The seal is a red-orange agate cylinder about 2.4 cm long, pierced to be worn as a pendant or talisman. The scene features two figures atop sphinxes, flanking a figure in a winged disk hovering above an altar or table. Beside the three figures (who are all dressed in Persian robes) is an Aramaic inscription that identifies the owner of the seal. Around the outside of the composition is a bud-and-lotus pattern, typical of the region and period. Objects found near the seal by Young’s team imply a manufacturing date in the 5th century BCE. This would match the imagery, which reflects motifs and symbology of the Achaemenid tradition. Although we can recognise evidence of Assyrian influence, for example the winged disk, “the figure in the winged disk is a very common figure in Achaemenid worship scenes. The appearance of the figure in the context of Gordion is especially interesting-particularly on this seal with heartland Persian imagery, the lingua franca Aramaic inscription, and an Anatolian style.” Further, the style of carving has been described “as Graeco-Persian, with deep rounded volumes [and] transitions between volumes often indicated by lines rather than modelling” (Dusinberre 2005: 53-54).

Evidently, Gordion was at the nexus of many empires and artistic traditions, which were reflected in the iconography of cylinder seals produced in the city. The inclusion of the winged disk on the seal may be characterised as “a self-consciously extra overt assertion of affiliation” with Neo-Assyria but it is also recognised as a well-known icon of the Egyptian, Near Eastern, and even Anatolian artistic traditions. In each it tends to represent religious devotion or worship, with the implication that reverence of “the gods, and worship of the gods, leads to a fertile existence” (Dusinberre 2005: 53-54).

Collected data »
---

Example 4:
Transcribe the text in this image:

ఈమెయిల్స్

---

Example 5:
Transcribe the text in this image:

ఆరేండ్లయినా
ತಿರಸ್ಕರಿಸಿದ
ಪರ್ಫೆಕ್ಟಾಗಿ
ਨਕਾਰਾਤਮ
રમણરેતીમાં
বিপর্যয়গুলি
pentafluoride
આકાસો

What is expected »
Summarize the text about the Gordion seal in two sentences. Rely only on the text for this work.

Output of the task »
The seal is a red-orange agate cylinder, dated by nearby finds to the 5th century BCE, that shows two figures atop sphinxes flanking a figure in a winged disk, with an Aramaic inscription identifying its owner and a bud-and-lotus border. Its Achaemenid imagery, Graeco-Persian carving, and winged disk reflect Gordion's place at the nexus of many empires and artistic traditions, and the winged disk tends to represent religious devotion or worship.